BEGIN Excerpt

Monthly Archives: December 2020

Coherence, the most important element in writing

Writing well requires following certain steps in sequence:

  • Narrowing your topic
  • Organizing your information, including writing an overarching topic sentence or thesis and subtopic sentences or plot lines
  • Writing a first draft
  • Revising, revising, revising
  • Editing

Once your first draft is complete, revising becomes most important.  So many tasks comprise revising—checking for complete sentences, tightening wordiness, analyzing ideas for logic, honing vocabulary, fixing grammar errors, adding figures of speech and style.  Students wonder where to begin.

Begin with coherence, the most important element of writing.  Coherence means making sure all your sentences make sense and flow from one to another.  Coherence means making sure your readers understand what you mean—easily, at first read, without an interpreter.

How do you do that?  Some ways include:

  • Make sure every sentence in the body paragraphs supports the thesis. If you use an anecdote, make sure it is an example of the ideas in the thesis.  If you use a simile or metaphor, make sure it fits with the topic.  If the topic is igneous rock, for example, the simile “as hot as the steam from a steam boat” is off topic, whereas “as hot as a lava lake” is on topic.
  • If you use numbers (three kinds of rocks, five members of my family, one favorite memory), check that you have named all the numbers and no more.
  • Use logical transitions. “Because” means something causes something else.  Make sure you have named a cause and an effect if you use “because.”  “Finally” means the last one in a series or the last point.  If you have only two or three points, you shouldn’t use “finally.” You should use “secondly,” or “next,” or “third.”

END Excerpt
BEGIN Records shown

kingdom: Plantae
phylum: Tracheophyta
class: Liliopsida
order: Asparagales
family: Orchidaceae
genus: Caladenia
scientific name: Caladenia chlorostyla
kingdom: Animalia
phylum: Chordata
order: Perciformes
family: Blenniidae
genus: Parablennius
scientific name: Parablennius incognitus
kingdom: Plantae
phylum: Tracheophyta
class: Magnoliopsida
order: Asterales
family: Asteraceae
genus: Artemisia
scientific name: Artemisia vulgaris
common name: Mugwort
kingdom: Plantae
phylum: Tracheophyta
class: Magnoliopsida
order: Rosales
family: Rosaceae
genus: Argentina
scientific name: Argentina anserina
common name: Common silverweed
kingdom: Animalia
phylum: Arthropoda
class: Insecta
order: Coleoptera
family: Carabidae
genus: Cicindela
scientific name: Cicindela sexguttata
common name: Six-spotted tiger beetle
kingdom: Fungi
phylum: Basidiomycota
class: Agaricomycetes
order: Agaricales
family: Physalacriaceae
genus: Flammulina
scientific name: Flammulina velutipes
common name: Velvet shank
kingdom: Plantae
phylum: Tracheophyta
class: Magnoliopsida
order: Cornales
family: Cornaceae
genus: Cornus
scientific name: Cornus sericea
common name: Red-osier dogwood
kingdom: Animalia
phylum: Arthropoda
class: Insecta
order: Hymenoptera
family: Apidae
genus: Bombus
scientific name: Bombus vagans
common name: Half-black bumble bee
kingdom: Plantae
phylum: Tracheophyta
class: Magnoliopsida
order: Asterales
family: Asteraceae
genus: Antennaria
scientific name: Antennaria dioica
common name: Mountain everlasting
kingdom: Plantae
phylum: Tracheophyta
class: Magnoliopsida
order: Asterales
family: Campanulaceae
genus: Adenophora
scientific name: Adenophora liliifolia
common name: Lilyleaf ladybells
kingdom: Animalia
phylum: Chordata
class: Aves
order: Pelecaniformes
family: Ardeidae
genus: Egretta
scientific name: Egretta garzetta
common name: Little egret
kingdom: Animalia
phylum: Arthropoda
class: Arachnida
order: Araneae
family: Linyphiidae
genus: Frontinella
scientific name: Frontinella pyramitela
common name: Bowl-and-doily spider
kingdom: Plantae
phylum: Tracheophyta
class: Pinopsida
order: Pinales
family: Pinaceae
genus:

END Records shown

* [Required work]:
A. Answer these questions about the coherence piece:
(i) Which step in the list comes right after writing a first draft?
(ii) According to the piece, what does "because" mean?
(iii) For a topic of igneous rock, which simile is given as on topic?
B. Rewrite the part of the coherence piece that opens with the words containing "Coherence, the most important element in writing" and closes with "without an interpreter.", changing "first draft" to "rough draft" throughout.

* [Solutions to each task]:
A.
(i) Revising, revising, revising
(ii) Something causes something else.
(iii) "as hot as a lava lake"

B.
Coherence, the most important element in writing

Writing well requires following certain steps in sequence:

  • Narrowing your topic
  • Organizing your information, including writing an overarching topic sentence or thesis and subtopic sentences or plot lines
  • Writing a rough draft
  • Revising, revising, revising
  • Editing

Once your rough draft is complete, revising becomes most important.  So many tasks comprise revising—checking for complete sentences, tightening wordiness, analyzing ideas for logic, honing vocabulary, fixing grammar errors, adding figures of speech and style.  Students wonder where to begin.

Begin with coherence, the most important element of writing.  Coherence means making sure all your sentences make sense and flow from one to another.  Coherence means making sure your readers understand what you mean—easily, at first read, without an interpreter.